WHAT TO WORK ON: For the entries below, state how many lines contain the word "none" and add nothing else.

Scene difference descriptions:
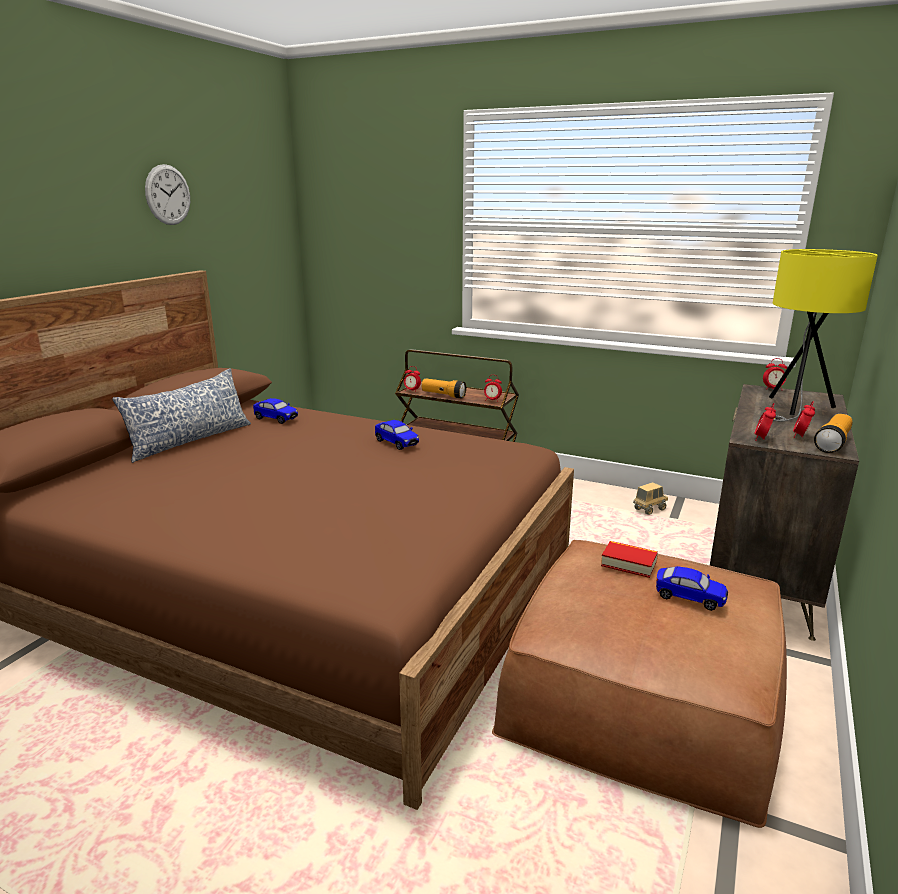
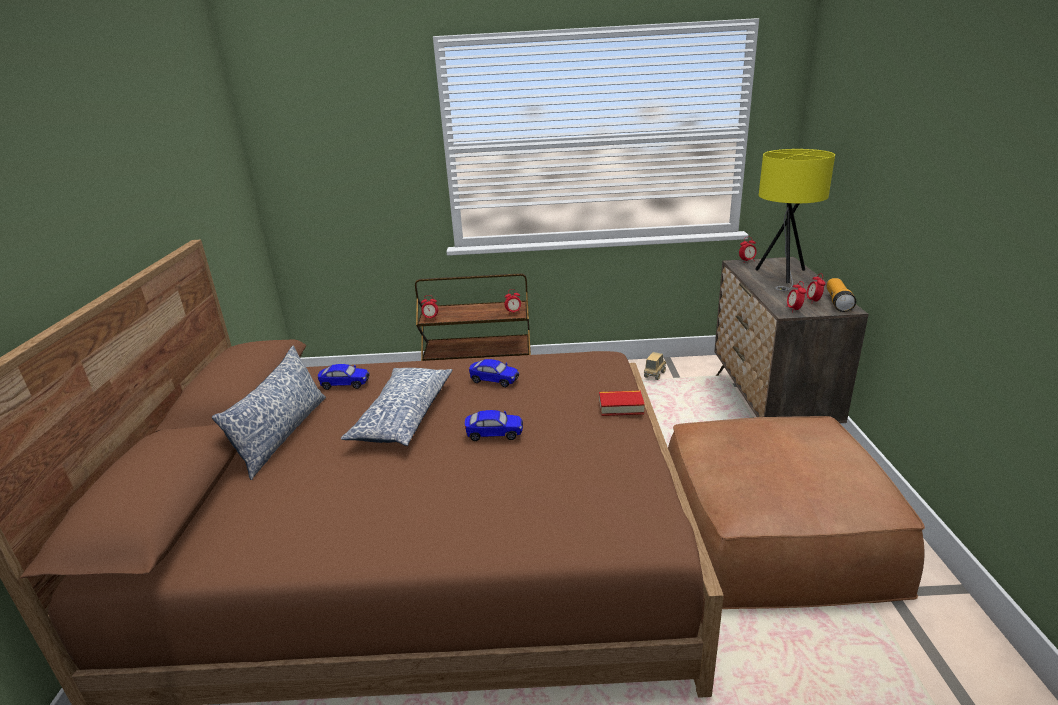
camera: 25 degrees left, 5 degrees up
(168, 195) = (144, 160): wall clock -> none
(289, 450) = (402, 416): none -> pillow
(443, 395) = (465, 317): flashlight -> none
(628, 563) = (739, 434): book -> book (621, 407)
(689, 598) = (803, 449): toy car -> toy car (494, 434)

TASK ANSWER: 3